More than 400 years after his martyrdom, an online campaign was launched on his feast day to mark the place where St John paid the ultimate sacrifice. The Order of the Knights of St Columba, a Catholic fraternal organisation in the UK, is supporting the campaign. Speaking about it, the Supreme Knight Charlie McCluskey said, “Let’s make this happen.” He suggested that a statue should be erected in an alcove at Glasgow Cross. “We have made tentative enquires to the council. We need to move onto the next stage. If there’s public support we’d be happy to take a lead on this.”
The Archbishop of Glasgow, Philip Tartaglia, used his homily on the feast day this year to tell people to “make more” of the Scottish saints. He spoke about the current hostility experienced by Christians of the western world. “There are more subtle forms of restricting religious freedom, when it gets into the realm of limiting your freedom to say in public places what you believe and what you hold most dear in your heart and in your conscience,” adding, “That’s one reason why we continue to need the example, inspiration and intercession of Saint John Ogilvie.”

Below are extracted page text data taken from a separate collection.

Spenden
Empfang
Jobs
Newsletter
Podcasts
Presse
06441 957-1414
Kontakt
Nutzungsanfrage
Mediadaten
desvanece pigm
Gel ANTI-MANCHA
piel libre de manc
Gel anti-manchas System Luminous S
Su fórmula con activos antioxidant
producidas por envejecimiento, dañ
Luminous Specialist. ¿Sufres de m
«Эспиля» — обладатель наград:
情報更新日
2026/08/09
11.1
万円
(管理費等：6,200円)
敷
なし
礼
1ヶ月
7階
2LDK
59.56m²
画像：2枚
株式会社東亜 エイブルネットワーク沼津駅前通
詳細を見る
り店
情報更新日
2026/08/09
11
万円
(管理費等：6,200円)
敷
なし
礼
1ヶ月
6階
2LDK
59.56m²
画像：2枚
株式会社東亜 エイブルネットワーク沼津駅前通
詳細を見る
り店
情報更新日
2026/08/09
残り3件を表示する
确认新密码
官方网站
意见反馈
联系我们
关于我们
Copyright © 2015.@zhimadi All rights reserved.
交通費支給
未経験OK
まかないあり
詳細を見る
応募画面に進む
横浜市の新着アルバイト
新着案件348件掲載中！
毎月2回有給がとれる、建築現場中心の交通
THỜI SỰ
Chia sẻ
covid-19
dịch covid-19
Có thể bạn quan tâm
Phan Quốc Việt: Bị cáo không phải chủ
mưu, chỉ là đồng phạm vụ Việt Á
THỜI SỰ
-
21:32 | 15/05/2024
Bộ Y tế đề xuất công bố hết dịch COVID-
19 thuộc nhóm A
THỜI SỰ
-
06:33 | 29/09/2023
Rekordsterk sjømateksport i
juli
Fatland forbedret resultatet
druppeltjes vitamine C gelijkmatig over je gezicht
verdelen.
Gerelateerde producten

The martyr’s legacy reached beyond the borders of Scotland, too. One year after his death, the Rector of the Pontifical Scots College in Rome, which had been founded in 1600 as an institution for Catholic education, read his account of John Ogilvie’s execution. This was the catalyst that motivated the transformation of the College into a seminary. Inspired by what they had heard, the students took the Mission Oath, swearing to return to Scotland as priests.
In his address to the community of the Pontifical Scots College in 2016 to mark the 400th anniversary of this transformation into a seminary, Pope Francis said that the transformation was “born of a martyr’s blood.” He spoke about John Ogilvie’s impact on the College:
"The martyrdom of Saint John Ogilvie, which was meant to silence the Catholic faith, instead was an impetus for its promotion and for defending the Church’s freedom to remain in communion with the See of Peter. The “yes” proclaimed by the sixteen men four hundred years ago was eloquent not simply for their good intentions, but rather because they persevered, and prepared themselves in every way, returning to Scotland to face the hardships that awaited them, even if it meant becoming martyrs themselves. Theirs was a life which sought the joys and peace that Christ alone could offer. Looking out at you today, I can see that, through the grace of God, the martyrdom of Saint John and the courage of those sixteen men has borne fruit in your beloved homeland. Saint John’s Feast is celebrated around Scotland and the world on 10th March. There is a notable celebration at the Pontifical Scots College on or around this date every year. Given the history the College has with the Society of Jesus, the community uses this Feast every year to invite professors to the College to give thanks for their work."